Jed Hoyer has painful admission of Cubs future after fire sale

Chicago Cubs fans will not like what general manager Jed Hoyer said on the radio Monday.

With the Chicago Cubs selling off seemingly everyone of note during the trade deadline, general manager Jed Hoyer’s comments on 670 The Score Monday morning should not sit well within the passionate baseball fanbase.

Hoyer’s painful admission of not knowing when the Cubs will field a competitive team again is nothing short of sad. Chicago traded away all of its cornerstones, from Anthony Rizzo, to Javy Baez, to Craig Kimbrel, to Kris Bryant. Though we all knew a rebuild was coming, one would have thought the team’s general manager who made all these trades would be confident in doing so.

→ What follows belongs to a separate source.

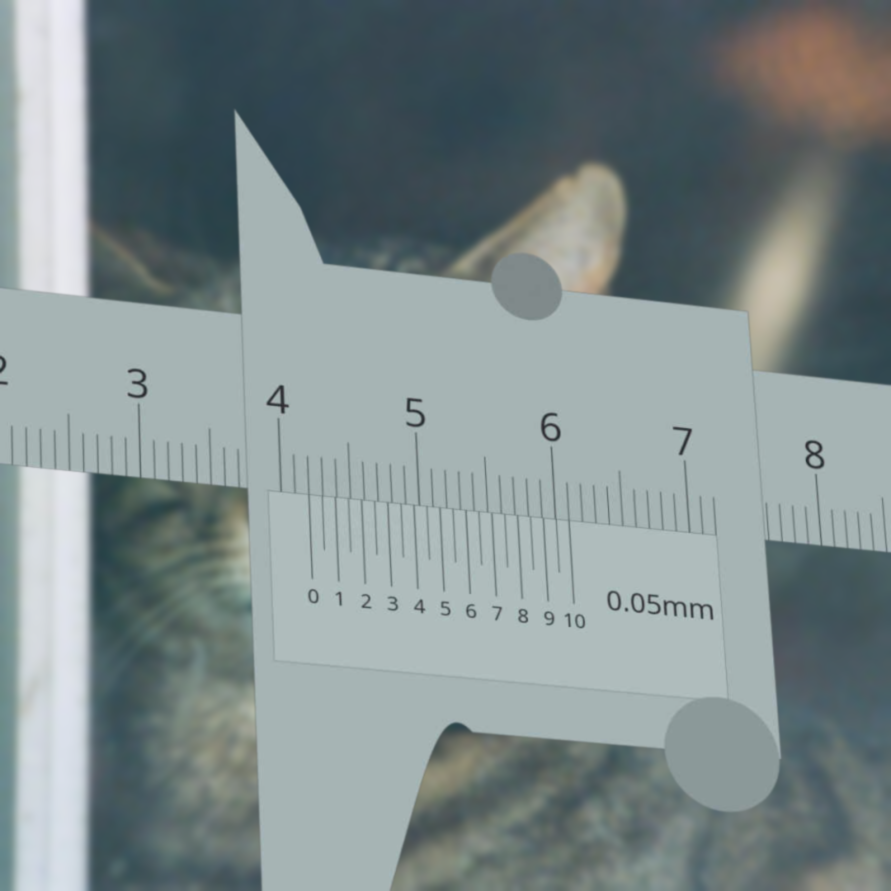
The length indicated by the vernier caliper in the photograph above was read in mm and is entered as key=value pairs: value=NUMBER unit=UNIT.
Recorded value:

We should anticipate a few years of bad baseball on the horizon at the Friendly Confines now.

Jed Hoyer admits Chicago Cubs may not be competitive for a very long time

Look. Every organization has a competitive life cycle. You cannot win every year forever. While the Cubs needed to rebuild for financial reasons, Hoyer and the organization have to do a better job of selling a bright future with the seeds they have planted in the farm system. It was a brutal fire sale to watch from afar, so they need to do a better job of selling even the slightest sliver of hope here.

While Hoyer added that what the new collective bargaining agreement looks like or what future free agent markets provide will help hasten the rebuild, the Cubs are their fans are entering a dark tunnel with only a speck of light at the other end of it. Again, this is all contingent on the revamped Cubs farm system yielding a bountiful harvest in the seasons to come. Otherwise, this is terrible.

Hoyer being brutally honest about when the Cubs will compete again is at least a starting point.